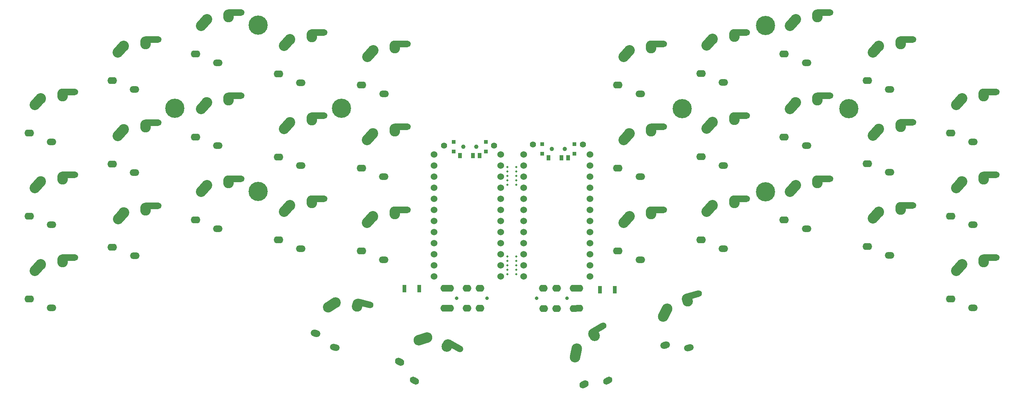
<source format=gbs>
G04 #@! TF.GenerationSoftware,KiCad,Pcbnew,6.0.5*
G04 #@! TF.CreationDate,2022-08-03T13:04:35-04:00*
G04 #@! TF.ProjectId,sweep-high,73776565-702d-4686-9967-682e6b696361,rev?*
G04 #@! TF.SameCoordinates,Original*
G04 #@! TF.FileFunction,Soldermask,Bot*
G04 #@! TF.FilePolarity,Negative*
%FSLAX46Y46*%
G04 Gerber Fmt 4.6, Leading zero omitted, Abs format (unit mm)*
G04 Created by KiCad (PCBNEW 6.0.5) date 2022-08-03 13:04:35*
%MOMM*%
%LPD*%
G01*
G04 APERTURE LIST*
G04 Aperture macros list*
%AMHorizOval*
0 Thick line with rounded ends*
0 $1 width*
0 $2 $3 position (X,Y) of the first rounded end (center of the circle)*
0 $4 $5 position (X,Y) of the second rounded end (center of the circle)*
0 Add line between two ends*
20,1,$1,$2,$3,$4,$5,0*
0 Add two circle primitives to create the rounded ends*
1,1,$1,$2,$3*
1,1,$1,$4,$5*%
G04 Aperture macros list end*
%ADD10C,1.397000*%
%ADD11C,2.400000*%
%ADD12O,2.200000X1.600000*%
%ADD13HorizOval,2.400000X-0.669131X-0.743145X0.669131X0.743145X0*%
%ADD14HorizOval,1.500000X1.449945X0.012653X-1.449945X-0.012653X0*%
%ADD15O,2.200000X1.500000*%
%ADD16O,2.400000X2.950000*%
%ADD17HorizOval,1.600000X0.259808X-0.150000X-0.259808X0.150000X0*%
%ADD18HorizOval,2.400000X-0.951057X-0.309017X0.951057X0.309017X0*%
%ADD19HorizOval,1.500000X0.303109X-0.175000X-0.303109X0.175000X0*%
%ADD20HorizOval,2.400000X-0.137500X-0.238157X0.137500X0.238157X0*%
%ADD21HorizOval,1.500000X1.262016X-0.714014X-1.262016X0.714014X0*%
%ADD22HorizOval,1.600000X0.289778X-0.077646X-0.289778X0.077646X0*%
%ADD23HorizOval,2.400000X-0.838671X-0.544639X0.838671X0.544639X0*%
%ADD24HorizOval,2.400000X-0.071175X-0.265630X0.071175X0.265630X0*%
%ADD25HorizOval,1.500000X0.338074X-0.090587X-0.338074X0.090587X0*%
%ADD26HorizOval,1.500000X1.403814X-0.363051X-1.403814X0.363051X0*%
%ADD27C,4.400000*%
%ADD28C,1.524000*%
%ADD29C,0.800000*%
%ADD30O,2.000000X1.600000*%
%ADD31HorizOval,1.600000X0.259808X0.150000X-0.259808X-0.150000X0*%
%ADD32HorizOval,2.400000X-0.207912X-0.978148X0.207912X0.978148X0*%
%ADD33HorizOval,2.400000X-0.137500X0.238157X0.137500X-0.238157X0*%
%ADD34HorizOval,1.500000X1.249362X0.735931X-1.249362X-0.735931X0*%
%ADD35HorizOval,1.500000X0.303109X0.175000X-0.303109X-0.175000X0*%
%ADD36HorizOval,1.600000X0.289778X0.077646X-0.289778X-0.077646X0*%
%ADD37HorizOval,2.400000X-0.453990X-0.891007X0.453990X0.891007X0*%
%ADD38HorizOval,2.400000X-0.071175X0.265630X0.071175X-0.265630X0*%
%ADD39HorizOval,1.500000X1.397264X0.387496X-1.397264X-0.387496X0*%
%ADD40HorizOval,1.500000X0.338074X0.090587X-0.338074X-0.090587X0*%
%ADD41C,0.500000*%
%ADD42C,1.000000*%
%ADD43R,0.900000X0.900000*%
%ADD44R,0.900000X1.250000*%
%ADD45R,0.900000X1.700000*%
G04 APERTURE END LIST*
D10*
X146190005Y-83736002D03*
X134760005Y-83736002D03*
D11*
X42500000Y-73000000D03*
D12*
X39900000Y-80900000D03*
D13*
X41869131Y-73706855D03*
D14*
X48900042Y-71459599D03*
D15*
X45000000Y-82900000D03*
D16*
X47500000Y-72200000D03*
D12*
X58900000Y-68900000D03*
D13*
X60869131Y-61706855D03*
D11*
X61500000Y-61000000D03*
D16*
X66500000Y-60200000D03*
D15*
X64000000Y-70900000D03*
D14*
X67900042Y-59459599D03*
D13*
X79869131Y-55566855D03*
D12*
X77900000Y-62760000D03*
D11*
X80500000Y-54860000D03*
D15*
X83000000Y-64760000D03*
D14*
X86900042Y-53319599D03*
D16*
X85500000Y-54060000D03*
D11*
X99494000Y-59432000D03*
D13*
X98863131Y-60138855D03*
D12*
X96894000Y-67332000D03*
D15*
X101994000Y-69332000D03*
D16*
X104494000Y-58632000D03*
D14*
X105894042Y-57891599D03*
D11*
X118500000Y-62000000D03*
D13*
X117869131Y-62706855D03*
D12*
X115900000Y-69900000D03*
D15*
X121000000Y-71900000D03*
D14*
X124900042Y-60459599D03*
D16*
X123500000Y-61200000D03*
D12*
X39900000Y-99900000D03*
D11*
X42500000Y-92000000D03*
D13*
X41869131Y-92706855D03*
D15*
X45000000Y-101900000D03*
D14*
X48900042Y-90459599D03*
D16*
X47500000Y-91200000D03*
D13*
X60869131Y-80780855D03*
D11*
X61500000Y-80074000D03*
D12*
X58900000Y-87974000D03*
D14*
X67900042Y-78533599D03*
D15*
X64000000Y-89974000D03*
D16*
X66500000Y-79274000D03*
D12*
X77900000Y-81778000D03*
D13*
X79869131Y-74584855D03*
D11*
X80500000Y-73878000D03*
D14*
X86900042Y-72337599D03*
D16*
X85500000Y-73078000D03*
D15*
X83000000Y-83778000D03*
D13*
X98869131Y-79156855D03*
D12*
X96900000Y-86350000D03*
D11*
X99500000Y-78450000D03*
D15*
X102000000Y-88350000D03*
D14*
X105900042Y-76909599D03*
D16*
X104500000Y-77650000D03*
D11*
X118480000Y-80990000D03*
D12*
X115880000Y-88890000D03*
D13*
X117849131Y-81696855D03*
D14*
X124880042Y-79449599D03*
D15*
X120980000Y-90890000D03*
D16*
X123480000Y-80190000D03*
D11*
X42500000Y-111000000D03*
D13*
X41869131Y-111706855D03*
D12*
X39900000Y-118900000D03*
D15*
X45000000Y-120900000D03*
D16*
X47500000Y-110200000D03*
D14*
X48900042Y-109459599D03*
D12*
X58908000Y-107024000D03*
D11*
X61508000Y-99124000D03*
D13*
X60877131Y-99830855D03*
D15*
X64008000Y-109024000D03*
D14*
X67908042Y-97583599D03*
D16*
X66508000Y-98324000D03*
D11*
X80500000Y-92896000D03*
D13*
X79869131Y-93602855D03*
D12*
X77900000Y-100796000D03*
D16*
X85500000Y-92096000D03*
D14*
X86900042Y-91355599D03*
D15*
X83000000Y-102796000D03*
D11*
X99500000Y-97468000D03*
D12*
X96900000Y-105368000D03*
D13*
X98869131Y-98174855D03*
D14*
X105900042Y-95927599D03*
D15*
X102000000Y-107368000D03*
D16*
X104500000Y-96668000D03*
D17*
X124583270Y-133331499D03*
D18*
X129885160Y-128086618D03*
D11*
X130784936Y-127789898D03*
D19*
X128000000Y-137613550D03*
D20*
X135515064Y-129597078D03*
D21*
X137097736Y-129655893D03*
D22*
X105336384Y-126735134D03*
D11*
X109892462Y-119777249D03*
D23*
X109100141Y-120296738D03*
D24*
X114929146Y-120298604D03*
D25*
X109744968Y-129986962D03*
D26*
X116473113Y-119945789D03*
D27*
X92202000Y-94234000D03*
X92202000Y-56134000D03*
X111252000Y-75184000D03*
X73152000Y-75184000D03*
D13*
X117849131Y-100714855D03*
D11*
X118480000Y-100008000D03*
D12*
X115880000Y-107908000D03*
D15*
X120980000Y-109908000D03*
D14*
X124880042Y-98467599D03*
D16*
X123480000Y-99208000D03*
D28*
X147705400Y-85768000D03*
X147705400Y-88308000D03*
X147705400Y-90848000D03*
X147705400Y-93388000D03*
X147705400Y-95928000D03*
X147705400Y-98468000D03*
X147705400Y-101008000D03*
X147705400Y-103548000D03*
X147705400Y-106088000D03*
X147705400Y-108628000D03*
X147705400Y-111168000D03*
X147705400Y-113708000D03*
X132485400Y-113708000D03*
X132485400Y-111168000D03*
X132485400Y-108628000D03*
X132485400Y-106088000D03*
X132485400Y-103548000D03*
X132485400Y-101008000D03*
X132485400Y-98468000D03*
X132485400Y-95928000D03*
X132485400Y-93388000D03*
X132485400Y-90848000D03*
X132485400Y-88308000D03*
X132485400Y-85768000D03*
D10*
X166459840Y-83482002D03*
X155029840Y-83482002D03*
D27*
X208269840Y-56261000D03*
X189219840Y-75311000D03*
X208269840Y-94361000D03*
X227319840Y-75311000D03*
D29*
X155867840Y-118734000D03*
X162867840Y-118734000D03*
D30*
X160467840Y-116434000D03*
X160487840Y-121064000D03*
X157487840Y-121064000D03*
X157467840Y-116434000D03*
X165567840Y-121034000D03*
X165587840Y-116464000D03*
X164467840Y-116434000D03*
X164487840Y-121064000D03*
D13*
X195454971Y-79124855D03*
D11*
X196085840Y-78418000D03*
D12*
X193485840Y-86318000D03*
D16*
X201085840Y-77618000D03*
D15*
X198585840Y-88318000D03*
D14*
X202485882Y-76877599D03*
D12*
X250531840Y-118900000D03*
D11*
X253131840Y-111000000D03*
D13*
X252500971Y-111706855D03*
D16*
X258131840Y-110200000D03*
D14*
X259531882Y-109459599D03*
D15*
X255631840Y-120900000D03*
D12*
X212487840Y-100796000D03*
D11*
X215087840Y-92896000D03*
D13*
X214456971Y-93602855D03*
D15*
X217587840Y-102796000D03*
D16*
X220087840Y-92096000D03*
D14*
X221487882Y-91355599D03*
D12*
X193485840Y-105368000D03*
D11*
X196085840Y-97468000D03*
D13*
X195454971Y-98174855D03*
D16*
X201085840Y-96668000D03*
D15*
X198585840Y-107368000D03*
D14*
X202485882Y-95927599D03*
D11*
X196085840Y-59368000D03*
D12*
X193485840Y-67268000D03*
D13*
X195454971Y-60074855D03*
D14*
X202485882Y-57827599D03*
D16*
X201085840Y-58568000D03*
D15*
X198585840Y-69268000D03*
D12*
X231513840Y-68900000D03*
D13*
X233482971Y-61706855D03*
D11*
X234113840Y-61000000D03*
D16*
X239113840Y-60200000D03*
D14*
X240513882Y-59459599D03*
D15*
X236613840Y-70900000D03*
D12*
X212487840Y-62760000D03*
D13*
X214456971Y-55566855D03*
D11*
X215087840Y-54860000D03*
D15*
X217587840Y-64760000D03*
D14*
X221487882Y-53319599D03*
D16*
X220087840Y-54060000D03*
D11*
X234113840Y-79974000D03*
D13*
X233482971Y-80680855D03*
D12*
X231513840Y-87874000D03*
D16*
X239113840Y-79174000D03*
D14*
X240513882Y-78433599D03*
D15*
X236613840Y-89874000D03*
D12*
X212487840Y-81778000D03*
D11*
X215087840Y-73878000D03*
D13*
X214456971Y-74584855D03*
D14*
X221487882Y-72337599D03*
D16*
X220087840Y-73078000D03*
D15*
X217587840Y-83778000D03*
D12*
X231513840Y-106892000D03*
D13*
X233482971Y-99698855D03*
D11*
X234113840Y-98992000D03*
D16*
X239113840Y-98192000D03*
D15*
X236613840Y-108892000D03*
D14*
X240513882Y-97451599D03*
D13*
X176454971Y-81696855D03*
D11*
X177085840Y-80990000D03*
D12*
X174485840Y-88890000D03*
D14*
X183485882Y-79449599D03*
D15*
X179585840Y-90890000D03*
D16*
X182085840Y-80190000D03*
D12*
X250531840Y-99900000D03*
D11*
X253131840Y-92000000D03*
D13*
X252500971Y-92706855D03*
D14*
X259531882Y-90459599D03*
D15*
X255631840Y-101900000D03*
D16*
X258131840Y-91200000D03*
D11*
X253131840Y-73000000D03*
D13*
X252500971Y-73706855D03*
D12*
X250531840Y-80900000D03*
D14*
X259531882Y-71459599D03*
D15*
X255631840Y-82900000D03*
D16*
X258131840Y-72200000D03*
D13*
X176454971Y-62706855D03*
D11*
X177085840Y-62000000D03*
D12*
X174485840Y-69900000D03*
D15*
X179585840Y-71900000D03*
D16*
X182085840Y-61200000D03*
D14*
X183485882Y-60459599D03*
D31*
X166784270Y-138469499D03*
D11*
X165085936Y-130327898D03*
D32*
X164893015Y-131255487D03*
D33*
X169016064Y-127135078D03*
D34*
X169858335Y-125793851D03*
D35*
X172201000Y-137651550D03*
D12*
X174485840Y-107908000D03*
D13*
X176454971Y-100714855D03*
D11*
X177085840Y-100008000D03*
D14*
X183485882Y-98467599D03*
D16*
X182085840Y-99208000D03*
D15*
X179585840Y-109908000D03*
D11*
X185729749Y-121193344D03*
D36*
X185263013Y-129497088D03*
D37*
X185303323Y-122039395D03*
D38*
X190352323Y-119126508D03*
D39*
X191513030Y-118048978D03*
D40*
X190706872Y-130108962D03*
D28*
X168129240Y-85768000D03*
X168129240Y-88308000D03*
X168129240Y-90848000D03*
X168129240Y-93388000D03*
X168129240Y-95928000D03*
X168129240Y-98468000D03*
X168129240Y-101008000D03*
X168129240Y-103548000D03*
X168129240Y-106088000D03*
X168129240Y-108628000D03*
X168129240Y-111168000D03*
X168129240Y-113708000D03*
X152909240Y-113708000D03*
X152909240Y-111168000D03*
X152909240Y-108628000D03*
X152909240Y-106088000D03*
X152909240Y-103548000D03*
X152909240Y-101008000D03*
X152909240Y-98468000D03*
X152909240Y-95928000D03*
X152909240Y-93388000D03*
X152909240Y-90848000D03*
X152909240Y-88308000D03*
X152909240Y-85768000D03*
D41*
X151257000Y-92710000D03*
X149225000Y-88646000D03*
X149225000Y-91694000D03*
X149225000Y-90678000D03*
X151257000Y-91694000D03*
X151257000Y-90678000D03*
X151257000Y-89662000D03*
X149225000Y-92710000D03*
X151257000Y-88646000D03*
X149225000Y-89662000D03*
X149225000Y-109156500D03*
X151257000Y-112204500D03*
X151257000Y-110172500D03*
X151257000Y-109156500D03*
X149225000Y-110172500D03*
X151257000Y-111188500D03*
X149225000Y-113220500D03*
X151257000Y-113220500D03*
X149225000Y-111188500D03*
X149225000Y-112204500D03*
D29*
X137590000Y-118734000D03*
X144590000Y-118734000D03*
D30*
X139990000Y-121034000D03*
X139970000Y-116404000D03*
X142990000Y-121034000D03*
X142970000Y-116404000D03*
X134870000Y-121004000D03*
X134890000Y-116434000D03*
X135970000Y-116404000D03*
X135990000Y-121034000D03*
D42*
X142102000Y-83990000D03*
X139102000Y-83990000D03*
D43*
X144302000Y-85090000D03*
X144302000Y-82890000D03*
X136902000Y-82890000D03*
X136902000Y-85090000D03*
D44*
X138352000Y-86065000D03*
X141352000Y-86065000D03*
X142852000Y-86065000D03*
D45*
X125694000Y-116502000D03*
X129094000Y-116502000D03*
D42*
X159371840Y-84498000D03*
X162371840Y-84498000D03*
D43*
X157171840Y-83398000D03*
X157171840Y-85598000D03*
X164571840Y-83398000D03*
X164571840Y-85598000D03*
D44*
X158621840Y-86573000D03*
X161621840Y-86573000D03*
X163121840Y-86573000D03*
D45*
X170347840Y-116756000D03*
X173747840Y-116756000D03*
M02*

</source>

........

§ **Work task**
The word "ends" occurs on certain lines of the material; count those lines and respond with the number only.

§ **Answer to the problem**
3